Туполев, что приятно, мне не мешал. Смотрел, как смотрят посетители зверинца на мотающуюся по клетке тигрицу, и умных замечаний не делал.
Антон вернулся довольно быстро.
— Гнедой сидит на улице возле альпийской горки, Стелькин тут в коридоре. Остальных я изолировал.
— Хорошо, — обрадовалась я и, подойдя вплотную к бодигарду, попросила: — Антон, припомни, пожалуйста, как можно точнее. Что ты сказал во вступительной беседе вчера в дубовой гостиной по поводу микрофонов в доме Полины? Как ты обрисовал их местоположение — подробно или вкратце?
Антон задумался и через секунду воспроизвел свою вчерашнюю речь:
— «Было обнаружено три микрофона: один — в спальне, один — в гостиной, один — в столовой».
— Точно? Ты не говорил конкретно, где стояли микрофоны?
— Нет, — твердо ответил охранник.
— Совсем хорошо, — пробормотала я. — Сейчас я быстро переговорю с Гошей, а ты проследи, пожалуйста, чтобы во время разговора с Гнедым нам никто не мешал. Хорошо?
Антон кивнул и, оглянувшись на патрона, вышел.
— Назар, я скоро вернусь, — пообещала я и тоже вышла из комнаты.
Чрезвычайно озабоченный Стелькин маялся в коридоре перед номером для новобрачных. Я утянула его к серединному холлу и, не позволив сесть, сказала:
— Гошик, быстро. Гнедой вчера с тобой виделся?
— Да.
— Когда?
— Приблизительно пятнадцать минут первого.
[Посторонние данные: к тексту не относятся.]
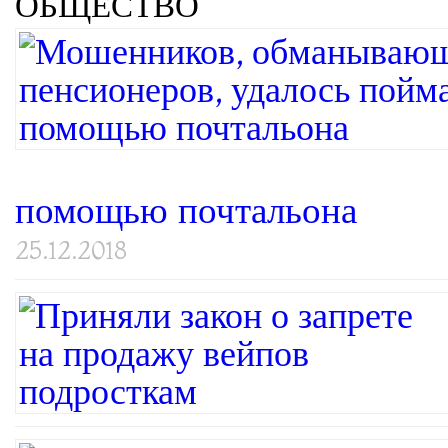
ОБЩЕСТВО
помощью почтальона
25.12.2018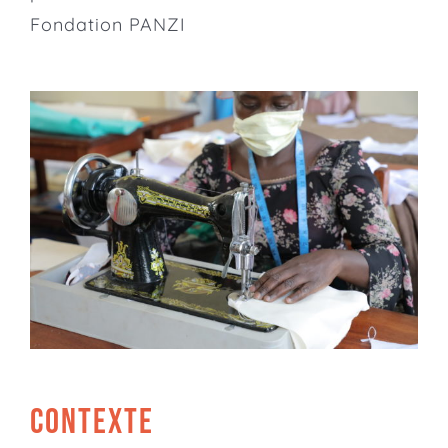
Fondation PANZI
CONTEXTE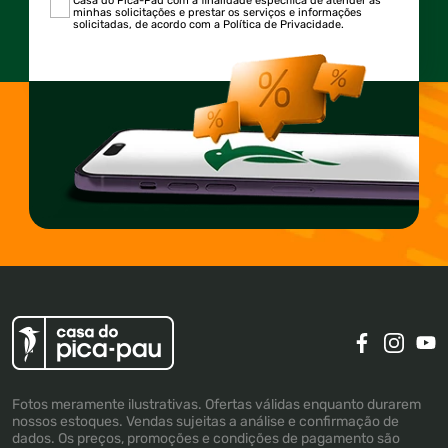
Casa do Pica-Pau com a finalidade específica de atender às
minhas solicitações e prestar os serviços e informações
solicitadas, de acordo com a Política de Privacidade.
Fotos meramente ilustrativas. Ofertas válidas enquanto durarem
nossos estoques. Vendas sujeitas a análise e confirmação de
dados. Os preços, promoções e condições de pagamento são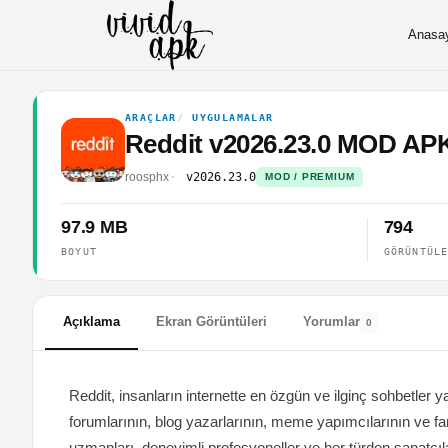
Anasa
ARAÇLAR
UYGULAMALAR
Reddit v2026.23.0 MOD AP
roosphx
v2026.23.0
MOD / PREMIUM
97.9 MB
794
BOYUT
GÖRÜNTÜL
Açıklama
Ekran Görüntüleri
Yorumlar
0
Reddit, insanların internette en özgün ve ilginç sohbetler y
forumlarının, blog yazarlarının, meme yapımcılarının ve fan
uzmanları, deneyimli profesyoneller ve her türden sanatçıla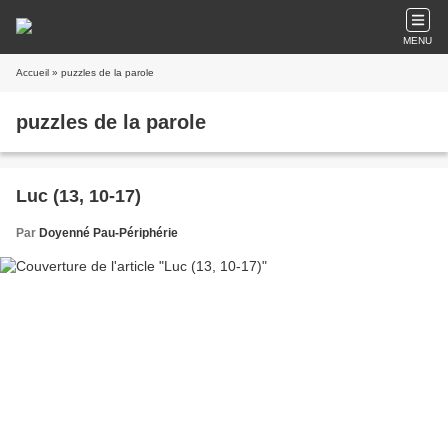
MENU
Accueil
» puzzles de la parole
puzzles de la parole
Luc (13, 10-17)
Par
Doyenné Pau-Périphérie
Он заходил и раньше, точнее… — Гоша смутился. — Он постучал, но я в туалете был. Он вернулся потом еще раз.
После розыска «программки» в номере Полины, мысленно отредактировала я.
— О чем вы говорили?
— Он просил меня проявлять скромность, — потупившись, пролепетал Стелькин, — и не хвастаться нашим знакомством.
— Ага. О Полине, о ее доме, об остальных гостях спрашивал?
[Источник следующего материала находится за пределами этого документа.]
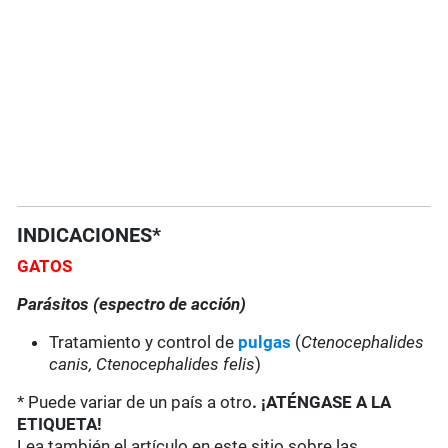
INDICACIONES*
GATOS
Parásitos (espectro de acción)
Tratamiento y control de
pulgas
(
Ctenocephalides
canis, Ctenocephalides felis
)
* Puede variar de un país a otro
. ¡ATÉNGASE A LA
ETIQUETA!
Lea también el artículo en este sitio sobre las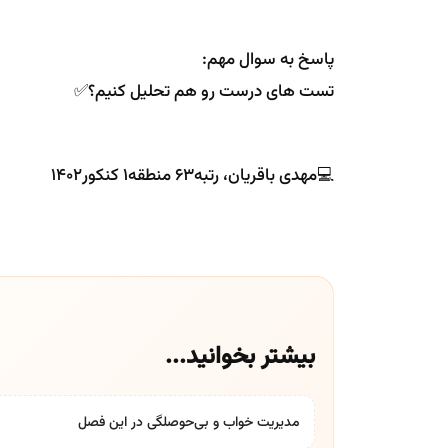
پاسخ به سوال مهم:
تست های درست رو هم تحلیل کنیم؟✅
💻مهدی باقریان، رتبه۶۳ منطقه۱ کنکور۱۴۰۲
بیشتر بخوانید...
مدیریت خواب و بی‌حوصلگی در این فصل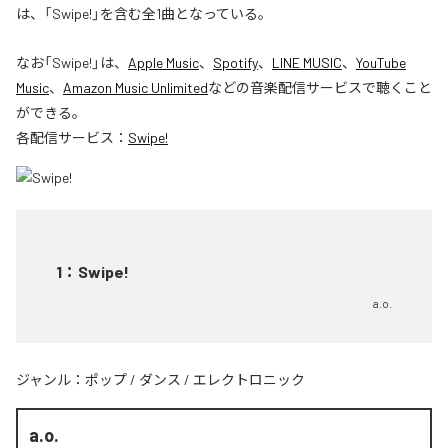
は、「Swipe!」を含む全1曲となっている。
なお「
Swipe!
」は、
Apple Music
、
Spotify
、
LINE MUSIC
、
YouTube
Music
、
Amazon Music Unlimited
などの音楽配信サービスで聴くこと
ができる。
各配信サービス：
Swipe!
1
：
Swipe!
a.o.
ジャンル：
ポップ
/
ダンス
/
エレクトロニック
a.o.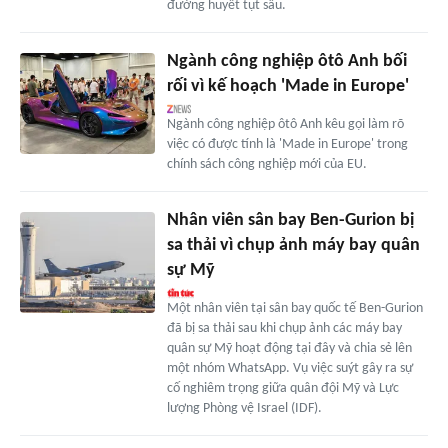
đường huyết tụt sâu.
Ngành công nghiệp ôtô Anh bối
rối vì kế hoạch 'Made in Europe'
Ngành công nghiệp ôtô Anh kêu gọi làm rõ
việc có được tính là 'Made in Europe' trong
chính sách công nghiệp mới của EU.
Nhân viên sân bay Ben-Gurion bị
sa thải vì chụp ảnh máy bay quân
sự Mỹ
Một nhân viên tại sân bay quốc tế Ben-Gurion
đã bị sa thải sau khi chụp ảnh các máy bay
quân sự Mỹ hoạt động tại đây và chia sẻ lên
một nhóm WhatsApp. Vụ việc suýt gây ra sự
cố nghiêm trọng giữa quân đội Mỹ và Lực
lượng Phòng vệ Israel (IDF).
— Нет, нет, — быстро замотал головой стилист. — Касался только наших прежних встреч. Пообещал мне уладить вопрос с продюсером, если я буду держать язык за зубами.
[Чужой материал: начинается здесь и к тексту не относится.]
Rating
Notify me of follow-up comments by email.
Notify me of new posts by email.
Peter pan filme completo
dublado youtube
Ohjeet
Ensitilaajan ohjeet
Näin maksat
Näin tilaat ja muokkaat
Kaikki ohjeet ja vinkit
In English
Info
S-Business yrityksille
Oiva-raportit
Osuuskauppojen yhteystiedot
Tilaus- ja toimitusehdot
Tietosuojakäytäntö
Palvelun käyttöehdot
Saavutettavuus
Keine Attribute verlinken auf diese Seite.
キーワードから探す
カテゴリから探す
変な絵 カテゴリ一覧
— Совсем отлично, — пробормотала я и покинула Сгелькина. Не думаю, что человек, так обеспокоенный сохранением своего реноме, замыслит и осуществит убийство в столь щекотливой ситуации. Приезд милиции, расспросы и всяческие копания ему явно не на руку. Юлий Августович сейчас чувствует себя ужом на раскаленной сковородке.
Но Туполеву подобных догадок мало, ему факты подавай и девяносто девять процентов успеха.
Я шла к Юлию Августовичу и очень радовалась, что вела себя вчера скромно и разумно. Не бренчала интеллектом, не вставляла умных реплик, а осталась темной лошадкой — примерной гостьей богатого мужика, непонятно кем. Серая мышь, белая моль, дочь эмигранта из нищих земель. Короче — поступила на редкость целесообразно, не выпендривалась.
Юлий Августович сидел на лавочке с видом на альпийскую горку и грустил. Возвращаться в дом ему явно не хотелось, он мрачно рассматривал белые цветочки на серых камнях.
— Кошмар какой-то, — усаживаясь рядом, буркнула я. — Расспрашивают, допрашивают, все нервы вымотали…
— Да, — согласился инвестор.
— Хоть беги куда глаза глядят! — И вздохнула. — Вам-то что. Я вот — подруга Полины, мне всю печенку изгрызли. Мне — фиг выкрутишься.